#### [EXERCISE INSTRUCTIONS]
The response should consist solely of the line containing "Identify the document" and the lines after it through the end of the listing below, repeated exactly.

#### [INFORMATION SUPPLIED]

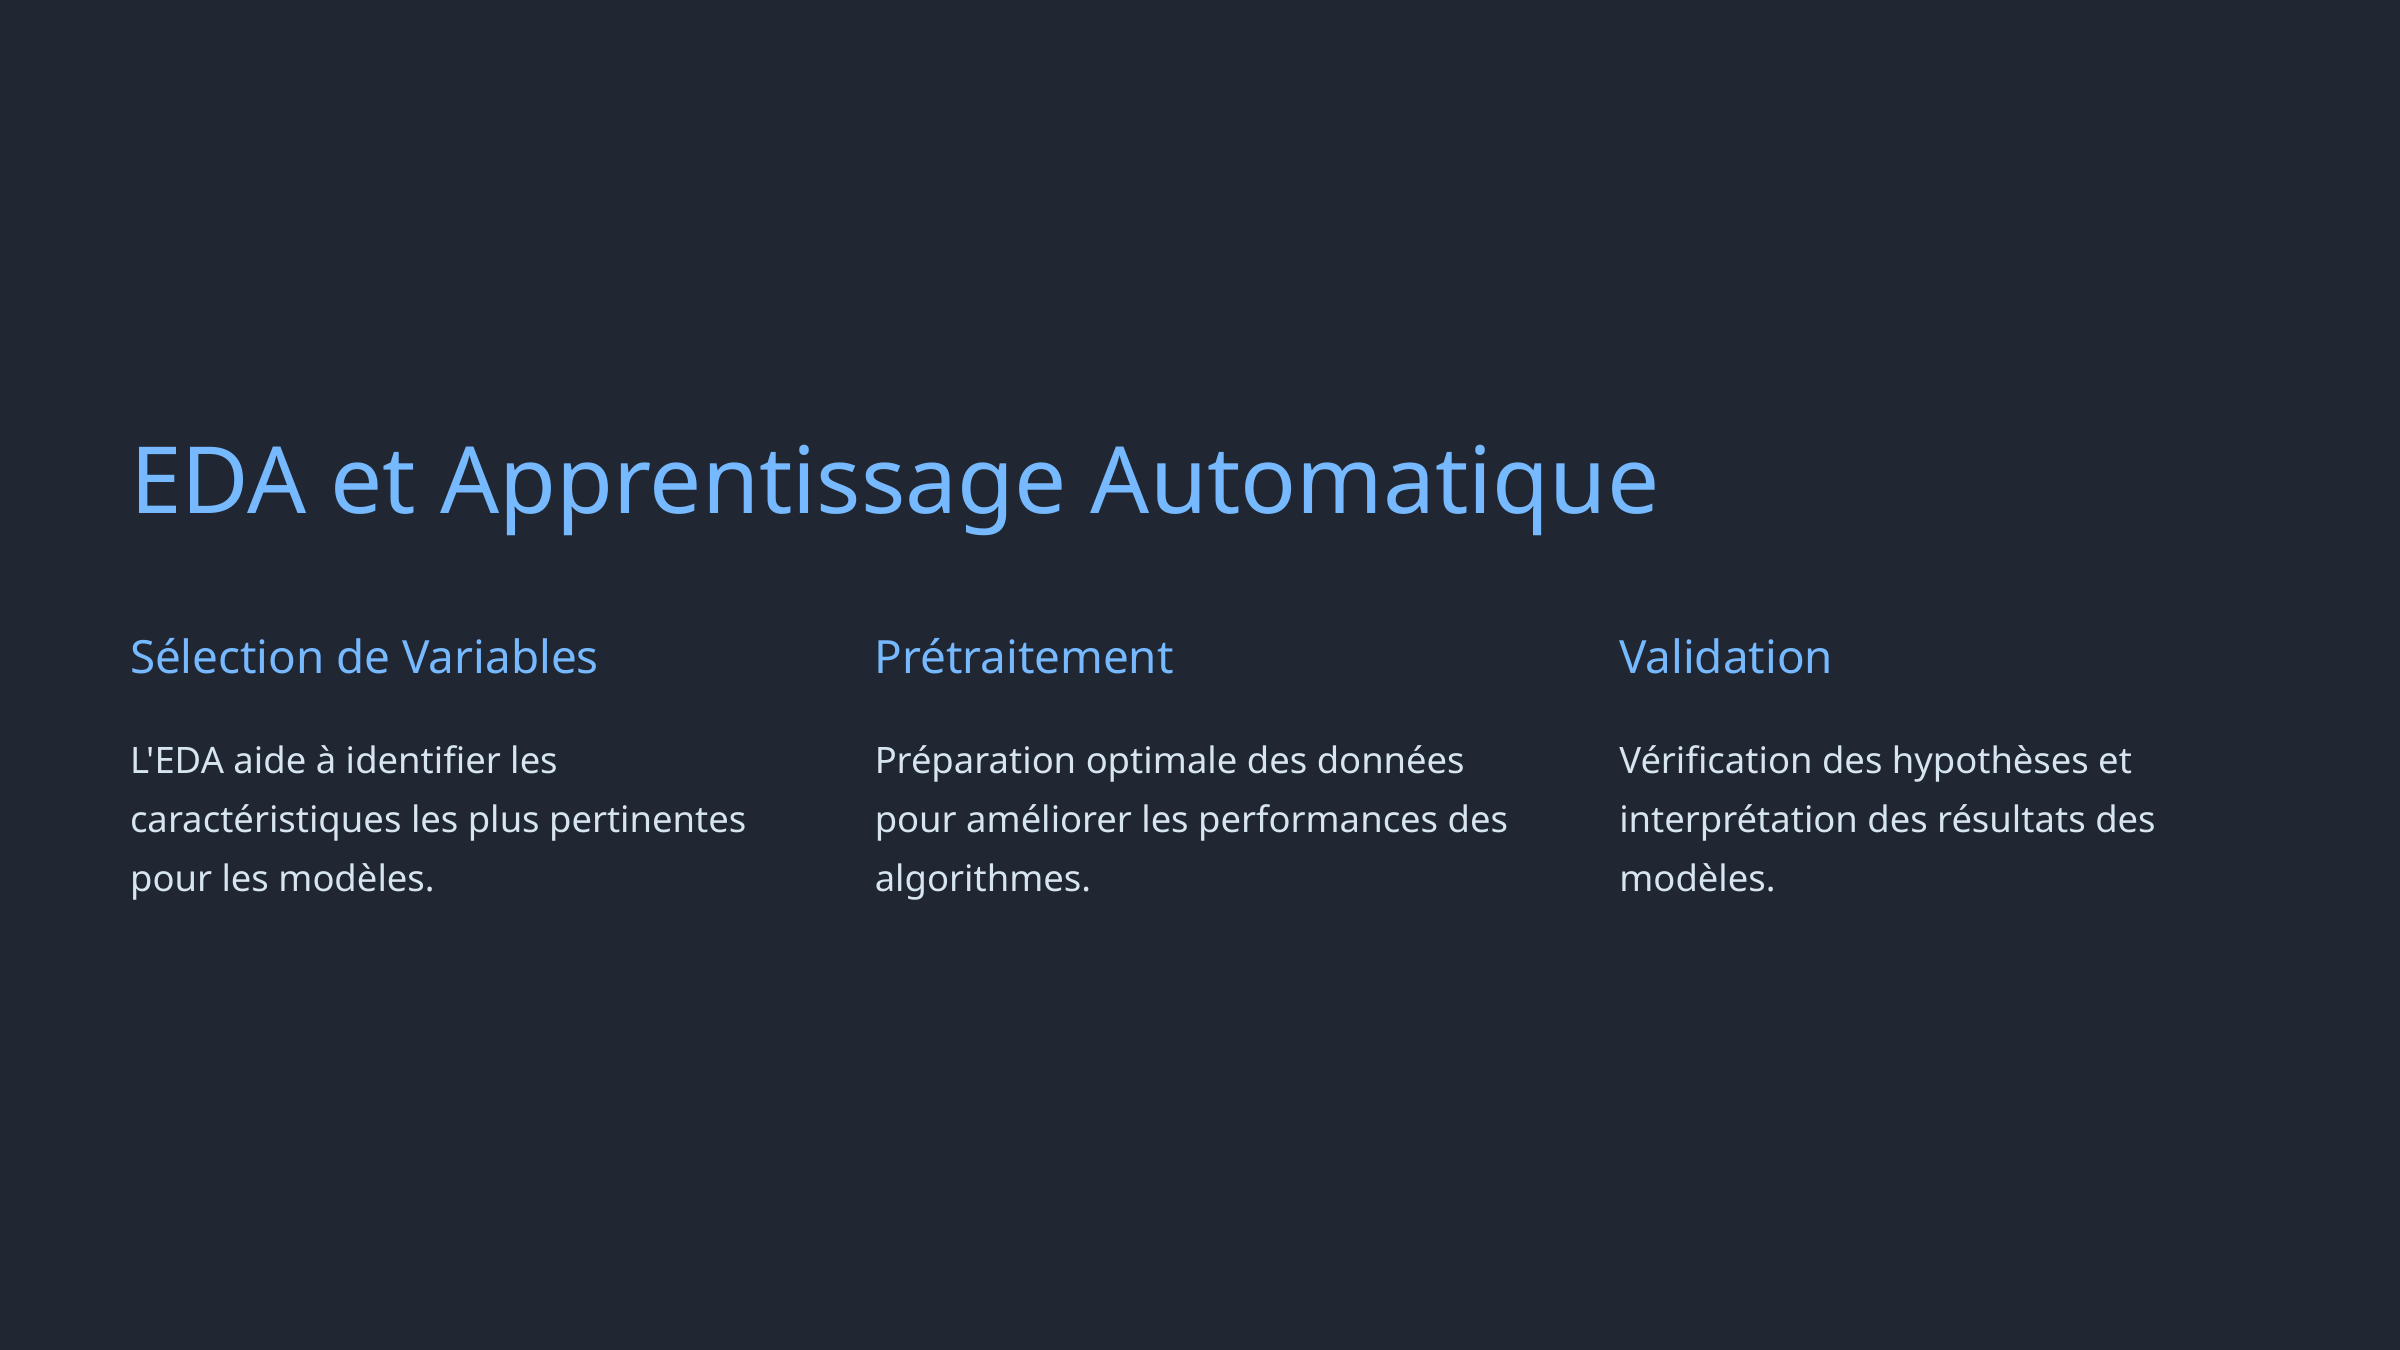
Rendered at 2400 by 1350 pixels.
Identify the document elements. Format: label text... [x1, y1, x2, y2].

text_box Validation [1619, 625, 2085, 684]
text_box Vérification des hypothèses et interprétation des résultats des modèles. [1619, 721, 2272, 900]
text_box Préparation optimale des données pour améliorer les performances des algorithmes. [874, 721, 1528, 900]
text_box Prétraitement [874, 625, 1340, 684]
text_box L'EDA aide à identifier les caractéristiques les plus pertinentes pour les modèles. [130, 721, 783, 900]
text_box EDA et Apprentissage Automatique [130, 416, 1666, 533]
text_box Sélection de Variables [130, 625, 614, 684]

#### [SOLUTION FOR THIS TASK]
Identify the document elements. Format: label text... [x1, y1, x2, y2].

text_box Validation [1619, 625, 2085, 684]
text_box Vérification des hypothèses et interprétation des résultats des modèles. [1619, 721, 2272, 900]
text_box Préparation optimale des données pour améliorer les performances des algorithmes. [874, 721, 1528, 900]
text_box Prétraitement [874, 625, 1340, 684]
text_box L'EDA aide à identifier les caractéristiques les plus pertinentes pour les modèles. [130, 721, 783, 900]
text_box EDA et Apprentissage Automatique [130, 416, 1666, 533]
text_box Sélection de Variables [130, 625, 614, 684]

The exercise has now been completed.